→ **Instruction 1**
In the passage on Newton and Einstein, what job did Einstein hold in 1905?
→ **Instruction 2**
From the passage on Newton and Einstein, quote word for word from "There is a parlor" to "in the race.".
→ **Instruction 3**
Continue the passage on Newton and Einstein, picking up after its final sentence.

There is a parlor game physics students play: Who was the greater genius?
Galileo or Kepler? (Galileo.) Maxwell or Bohr? (Maxwell, but it's closer than
you might think.) Hawking or Heisenberg? (A nobrainer, whatever the
bestseller lists might say. It's Heisenberg.) But there are two figures who
are simply off the charts. Isaac Newton is one. The other is Albert Einstein.
If pressed, physicists give Newton pride of place, but it's a photo
finish—and no one else is in the race.
Newton's claim is obvious. He created modern physics. His system described the
behavior of the entire cosmos, and while others before him had invented grand
schemes, Newton's was different. His theories were mathematical, making
specific predictions to be confirmed by experiments in the real world. Little
wonder that those after Newton called him lucky—"for there is only one
universe to discover, and he discovered it."
But what of Einstein? Well, Einstein felt compelled to apologize to Newton.
"Newton, forgive me," Einstein wrote in his Autobiographical Notes. "You
found the only way which, in your age, was just about possible for a man of
highest thought and creative power." Forgive him? For what? For replacing
Newton's system with his own—and, like Newton, for putting his mark on
virtually every branch of physics.
Miracle year
That's the difference. Young physicists who play the "who's smarter" game are
really asking "How will I measure up?" Is there a shot to match—if not
Maxwell, then perhaps Lorentz? But Einstein? Don't go there. Match this:
In 1905, Einstein is 26, a patent examiner, working on physics on his own.
After hours, he creates the special theory of relativity, in which he
demonstrates that measurements of time and distance vary systematically as
anything moves relative to anything else. Which means that Newton was wrong.

→ **Record excerpts**
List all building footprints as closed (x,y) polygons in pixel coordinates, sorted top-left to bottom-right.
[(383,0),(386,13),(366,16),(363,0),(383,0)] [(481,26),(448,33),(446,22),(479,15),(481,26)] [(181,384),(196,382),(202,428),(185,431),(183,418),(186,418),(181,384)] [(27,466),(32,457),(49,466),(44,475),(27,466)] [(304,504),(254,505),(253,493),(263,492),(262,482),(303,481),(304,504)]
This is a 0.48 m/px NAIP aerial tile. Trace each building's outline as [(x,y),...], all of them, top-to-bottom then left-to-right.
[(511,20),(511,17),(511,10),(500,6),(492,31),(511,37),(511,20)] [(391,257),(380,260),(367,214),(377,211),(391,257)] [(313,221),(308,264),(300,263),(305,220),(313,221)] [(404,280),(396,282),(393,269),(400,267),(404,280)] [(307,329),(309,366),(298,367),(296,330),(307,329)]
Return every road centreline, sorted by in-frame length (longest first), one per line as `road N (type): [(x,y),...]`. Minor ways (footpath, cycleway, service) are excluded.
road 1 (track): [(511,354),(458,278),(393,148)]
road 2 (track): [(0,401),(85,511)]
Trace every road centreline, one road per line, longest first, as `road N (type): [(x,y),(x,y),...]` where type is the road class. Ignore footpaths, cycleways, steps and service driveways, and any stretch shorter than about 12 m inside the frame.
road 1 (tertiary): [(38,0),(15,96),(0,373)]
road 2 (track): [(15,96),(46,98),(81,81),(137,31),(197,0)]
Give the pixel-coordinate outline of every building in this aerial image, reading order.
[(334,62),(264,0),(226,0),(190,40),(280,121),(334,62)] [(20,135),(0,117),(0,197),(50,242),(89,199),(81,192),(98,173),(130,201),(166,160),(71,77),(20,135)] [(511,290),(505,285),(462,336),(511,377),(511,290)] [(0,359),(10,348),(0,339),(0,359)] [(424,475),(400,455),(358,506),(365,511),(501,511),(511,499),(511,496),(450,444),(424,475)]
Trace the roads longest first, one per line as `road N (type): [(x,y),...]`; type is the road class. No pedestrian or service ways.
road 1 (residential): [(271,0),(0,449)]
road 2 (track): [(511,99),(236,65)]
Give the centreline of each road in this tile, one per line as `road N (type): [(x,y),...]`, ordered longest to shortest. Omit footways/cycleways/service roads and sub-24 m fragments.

→ **Task result 1**
He was a patent examiner.

→ **Task result 2**
There is a parlor game physics students play: Who was the greater genius?
Galileo or Kepler? (Galileo.) Maxwell or Bohr? (Maxwell, but it's closer than
you might think.) Hawking or Heisenberg? (A nobrainer, whatever the
bestseller lists might say. It's Heisenberg.) But there are two figures who
are simply off the charts. Isaac Newton is one. The other is Albert Einstein.
If pressed, physicists give Newton pride of place, but it's a photo
finish—and no one else is in the race.

→ **Task result 3**
Space and time are not absolute, and the relativistic universe we inhabit is
not the one Newton "discovered."
That's pretty good, but one idea, however spectacular, does not make a demigod.
But now add the rest of what Einstein did in 1905:
In March, Einstein creates the quantum theory of light, the idea that
light exists as tiny packets, or particles, that we now call photons. Alongside
Max Planck's work on quanta of heat, and Niels Bohr's later work on quanta of
matter, Einstein's work anchors the most shocking idea in 20thcentury physics:
we live in a quantum universe, one built out of tiny, discrete chunks of energy
and matter.
Next, in April and May, Einstein publishes two papers. In one he invents a
new method of counting and determining the size of the atoms or molecules in a
given space, and in the other he explains the phenomenon of Brownian motion.
The net result is a proof that atoms actually exist—still an issue at
that time—and the end to a millenniaold debate on the fundamental nature
of the chemical elements.
And then, in June, Einstein completes special relativity, which adds a
twist to the story: Einstein's March paper treated light as particles, but
special relativity sees light as a continuous field of waves. Alice's Red Queen
can accept many impossible things before breakfast, but it takes a supremely
confident mind to do so. Einstein, age 26, sees light as wave and particle,
picking the attribute he needs to confront each problem in turn. Now that's
tough.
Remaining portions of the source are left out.